• [DATA EXCERPTS]:
####################
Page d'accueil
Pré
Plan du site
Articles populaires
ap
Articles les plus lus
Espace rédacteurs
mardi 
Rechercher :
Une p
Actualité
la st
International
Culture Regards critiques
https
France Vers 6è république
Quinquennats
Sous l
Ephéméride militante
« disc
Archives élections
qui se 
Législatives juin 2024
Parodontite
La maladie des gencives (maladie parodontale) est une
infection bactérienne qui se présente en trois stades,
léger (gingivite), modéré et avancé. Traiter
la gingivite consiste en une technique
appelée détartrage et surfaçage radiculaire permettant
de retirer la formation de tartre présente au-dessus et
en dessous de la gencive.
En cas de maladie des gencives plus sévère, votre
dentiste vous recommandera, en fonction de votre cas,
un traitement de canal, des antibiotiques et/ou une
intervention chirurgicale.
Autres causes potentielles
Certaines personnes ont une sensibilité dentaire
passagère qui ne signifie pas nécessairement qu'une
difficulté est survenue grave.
####################
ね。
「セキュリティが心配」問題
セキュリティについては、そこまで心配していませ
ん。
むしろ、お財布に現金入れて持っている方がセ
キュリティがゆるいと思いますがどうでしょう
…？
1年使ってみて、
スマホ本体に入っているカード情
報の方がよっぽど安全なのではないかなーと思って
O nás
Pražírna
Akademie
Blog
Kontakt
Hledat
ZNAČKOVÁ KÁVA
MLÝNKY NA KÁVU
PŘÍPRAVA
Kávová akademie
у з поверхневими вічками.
####################
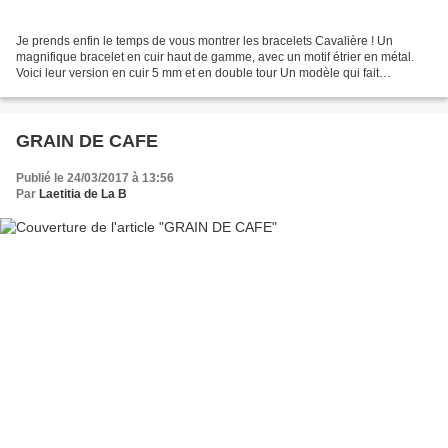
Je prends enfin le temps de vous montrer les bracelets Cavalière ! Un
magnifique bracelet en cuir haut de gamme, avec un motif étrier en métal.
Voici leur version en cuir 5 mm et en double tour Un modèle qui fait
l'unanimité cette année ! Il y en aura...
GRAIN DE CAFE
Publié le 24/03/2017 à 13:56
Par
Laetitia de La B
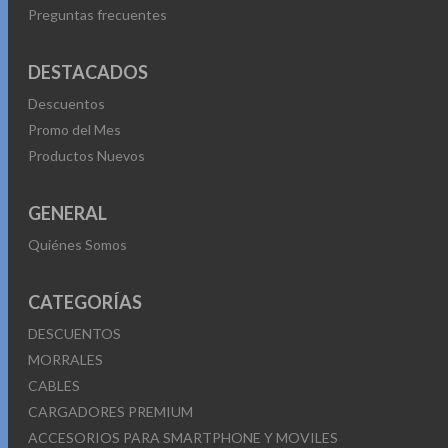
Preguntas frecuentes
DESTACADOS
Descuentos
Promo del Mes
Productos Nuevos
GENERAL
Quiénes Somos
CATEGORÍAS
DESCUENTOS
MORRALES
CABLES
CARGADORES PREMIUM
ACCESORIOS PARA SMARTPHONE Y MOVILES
####################
• [PROBLEM TO WORK ON]: Put every line from the one containing "Page d'accueil" through the one containing "La maladie des", both included, into a JSON list of strings with one string per line, skipping any blank lines.

• [TASK RESPONSE]:
[
  "Page d'accueil",
  "Pré",
  "Plan du site",
  "Articles populaires",
  "ap",
  "Articles les plus lus",
  "Espace rédacteurs",
  "mardi ",
  "Rechercher :",
  "Une p",
  "Actualité",
  "la st",
  "International",
  "Culture Regards critiques",
  "https",
  "France Vers 6è république",
  "Quinquennats",
  "Sous l",
  "Ephéméride militante",
  "« disc",
  "Archives élections",
  "qui se ",
  "Législatives juin 2024",
  "Parodontite",
  "La maladie des gencives (maladie parodontale) est une"
]